Farc: usar anticoncepcional era regulamento dentro das Forças Armadas (Mario Tama/Getty Images)
AFP
Publicado em 23 de março de 2017 às 14h14.
Josleidy Ramírez passou mais da metade de sua vida na guerrilha das Farc e, em meio ao cruel conflito na Colômbia, teve um menino que não pôde criar, e agora, quando deve deixar as armas, espera um bebê da paz.
"Tenho um filho que já é um homem! Mas não tenho contato com ele", conta à AFP, falando com a mão sobre o ventre, que evidencia uma gravidez de quatro meses.
Entre a esperança e a incerteza, a guerrilheira de 32 anos se prepara para voltar à vida civil, como outros 200 membros do bloco Martín Caballero das Forças Armadas Revolucionárias da Colômbia (Farc) concentrados em uma zona de desarmamento perto de San José de Oriente, no árido nordeste do país.
Josleidy se uniu às Farc aos 15 anos, a mesma idade que seu filho mais velho tem hoje. "Ele está com um parente na cidade, e está bem. Vou encontrá-lo quando comprovar que este processo de paz aconteceu de verdade", afirma, negando-se, por segurança, a dizer o nome do adolescente, que perdeu o pai em combate.
Em novembro, pouco antes de o governo de Juan Manuel Santos selar o pacto com a guerrilha, para superar cinco décadas de conflito, ficou novamente grávida de seu atual companheiro, outro rebelde.
Josleidy não esconde seus temores em relação à estabilidade da paz em um país devastado pela violência de guerrilhas, paramilitares e agentes estatais, o que deixou ao menos 260.000 mortos, mais de 60.000 desaparecidos e 6,9 milhões de deslocados.

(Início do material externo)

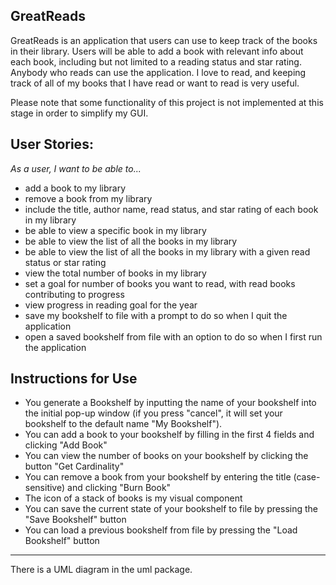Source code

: ## GreatReads

GreatReads is an application that users can use to keep track of
the books in their library. Users will be able to add a book with relevant 
info about each book, including but not limited to a reading status and star 
rating. Anybody who reads can use the application. I love to read, and keeping
track of all of my books that I have read or want to read is very useful.

Please note that some functionality of this project is not implemented at this stage in order to 
simplify my GUI.

## User Stories:

*As a user, I want to be able to...*

- add a book to my library
- remove a book from my library
- include the title, author name, read status, and star rating of each book in my library
- be able to view a specific book in my library
- be able to view the list of all the books in my library
- be able to view the list of all the books in my library with a given read status or star rating
- view the total number of books in my library
- set a goal for number of books you want to read, with read books contributing to progress
- view progress in reading goal for the year
- save my bookshelf to file with a prompt to do so when I quit the application
- open a saved bookshelf from file with an option to do so when I first run the application

## Instructions for Use
- You generate a Bookshelf by inputting the name of your bookshelf into the initial pop-up window
  (if you press "cancel", it will set your bookshelf to the default name "My Bookshelf").
- You can add a book to your bookshelf by filling in the first 4 fields and clicking "Add Book"
- You can view the number of books on your bookshelf by clicking the button "Get Cardinality"
- You can remove a book from your bookshelf by entering the title (case-sensitive) and clicking
   "Burn Book"
- The icon of a stack of books is my visual component
- You can save the current state of your bookshelf to file by pressing the "Save Bookshelf" button
- You can load a previous bookshelf from file by pressing the "Load Bookshelf" button

-------

There is a UML diagram in the uml package.
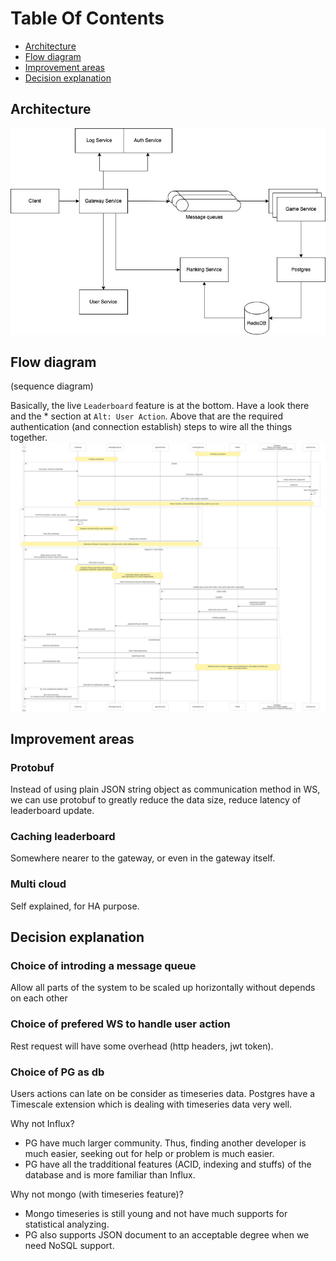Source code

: # Table Of Contents
- [Architecture](#architecture)
- [Flow diagram](#flow-diagram)
- [Improvement areas](#improvement-areas)
- [Decision explanation](#decision-explanation)

## Architecture
<img src="lb_architect_1.jpeg">

## Flow diagram
(sequence diagram)

Basically, the live `Leaderboard` feature is at the bottom. Have a look there and the * section at `Alt: User Action`. 
Above that are the required authentication (and connection establish) steps to wire all the things together. 
<img src="seq_diagram2.svg">

## Improvement areas
### Protobuf
Instead of using plain JSON string object as communication method in WS, we can use protobuf to greatly reduce the data size, reduce latency of leaderboard update. 

### Caching leaderboard
Somewhere nearer to the gateway, or even in the gateway itself. 

### Multi cloud
Self explained, for HA purpose. 

## Decision explanation

### Choice of introding a message queue
Allow all parts of the system to be scaled up horizontally without depends on each other

### Choice of prefered WS to handle user action
Rest request will have some overhead (http headers, jwt token). 

### Choice of PG as db
Users actions can late on be consider as timeseries data. 
Postgres have a Timescale extension which is dealing with timeseries data very well. 

Why not Influx?
- PG have much larger community. Thus, finding another developer is much easier, seeking out for help or problem is much easier. 
- PG have all the tradditional features (ACID, indexing and stuffs) of the database and is more familiar than Influx. 

Why not mongo (with timeseries feature)?
- Mongo timeseries is still young and not have much supports for statistical analyzing. 
- PG also supports JSON document to an acceptable degree when we need NoSQL support. 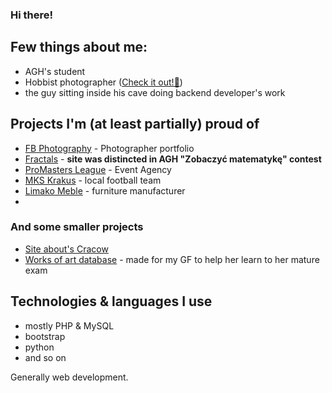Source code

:### Hi there!

## Few things about me:
* AGH's student
* Hobbist photographer ([Check it out!📸](https://instagram.com/patryk.kozuch))
* the guy sitting inside his cave doing backend developer's work

## Projects I'm (at least partially) proud of
* [FB Photography](https://fbphotography.pl/) - Photographer portfolio
* [Fractals](http://fraktale.pkozuch.pl/) - **site was distincted in AGH "Zobaczyć matematykę" contest**
* [ProMasters League](https://promastersleague.com.pl) - Event Agency
* [MKS Krakus](https://mkskrakus.pl) - local football team
* [Limako Meble](https://limakomeble.pl) - furniture manufacturer
* 
### And some smaller projects
* [Site about's Cracow](http://wok.pkozuch.pl/)
* [Works of art database](https://sztuka.pkozuch.pl/) - made for my GF to help her learn to her mature exam


## Technologies & languages I use
* mostly PHP & MySQL
* bootstrap
* python
* and so on

Generally web development.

"Estou preocupada com seus futuro", afirma, em relação ao bebê que terá na zona de desarmamento, uma das 26 existentes no país, nas quais, até o fim de maio, a principal guerrilha colombiana deve entregar suas armas sob a supervisão da ONU para virar um movimento político.
Ela não queria ser mãe outra vez, pensava em voltar a estudar. Agora terá de encarar as duas coisas, afirma com um sorriso triste a guerrilheira apelidada de "La Catira" por sua pele clara.
Como todas as mulheres das Farc - 40% de 7.000 combatentes -, usava anticoncepcionais, segundo exigia o regulamento interno.
Ficou assustada com a primeira gravidez aos 17 anos porque temia que seu filho virasse um alvo militar contra a guerrilha.
Ela recebeu permissão para sair e se escondeu em um povoado com sua mãe. "Eu o pari e o entreguei a minha família com três meses", conta. Depois voltou a empunhar o fuzil. "Não ia trair minha organização!".
Ela assegura que ninguém pediu que abortasse. "Aqui nunca foi uma obrigação. Já nasceram muitas crianças. Muitos estão fora do país. Estão escondidos por segurança. Com esse processo, eles vão voltar".
Outras ex-guerrilheiras declararam, no entanto, o contrário. Em 9 de março, a Espanha extraditou Héctor Albeidis Arboleda, "O enfermeiro", suspeito de interromper à força a gravidez de centenas de integrantes dos grupos armados ilegais, entre eles as Farc e o Exército de Libertação Nacional (ELN), atualmente dialogando sobre a paz com o governo.
Para Josleidy, isso "é propaganda suja da extrema-direita".
Gladys Narbais, de 44 anos, concorda. Foi mãe em um acampamento na Sierra de Santa Marta. "Deixaram que eu tivesse meu filho sem problema", afirma em relação ao bebê que ficou com ela durante um ano e oito meses, mas que acabou entregando a uma família "porque, por causa da guerra, não podia ficar com ele".
Só viu seu filho duas vezes desde então: quando tinha 10 e 15 anos. "Sofri muito. Mas sabia que ele ia ficar bem", afirma, com os olhos brilhando ao falar de Fernando, estudante de informática de 24 anos.
As Farc viveram nos últimos meses um verdadeiro 'baby-boom', com dezenas de nascimentos desde o início das negociações de paz lançadas em 2012.
Andrés David, debaixo da saia do uniforme verde oliva de sua mãe, é um deles.
"Nasceu em 15 de outubro de 2012, quando já havia esperança", recorda Margot Silva, que passou 16 de seus 30 anos na guerrilha e teve seu filho em outro acampamento.
"Ter um filho aqui é como voltar a nascer", acrescenta seu companheiro, Mario Rodríguez, de 33 anos, que entrou para a guerrilha com apenas 9 anos depois da morte de seu avô nas mãos de paramilitares.
Josleidy também vê tudo o que está acontecendo com uma nova perspectiva.
"Vou buscar meu filho e, com esse que espero, poderemos formar um lar", afirma, já sonhando com um futuro junto a seu atual companheiro.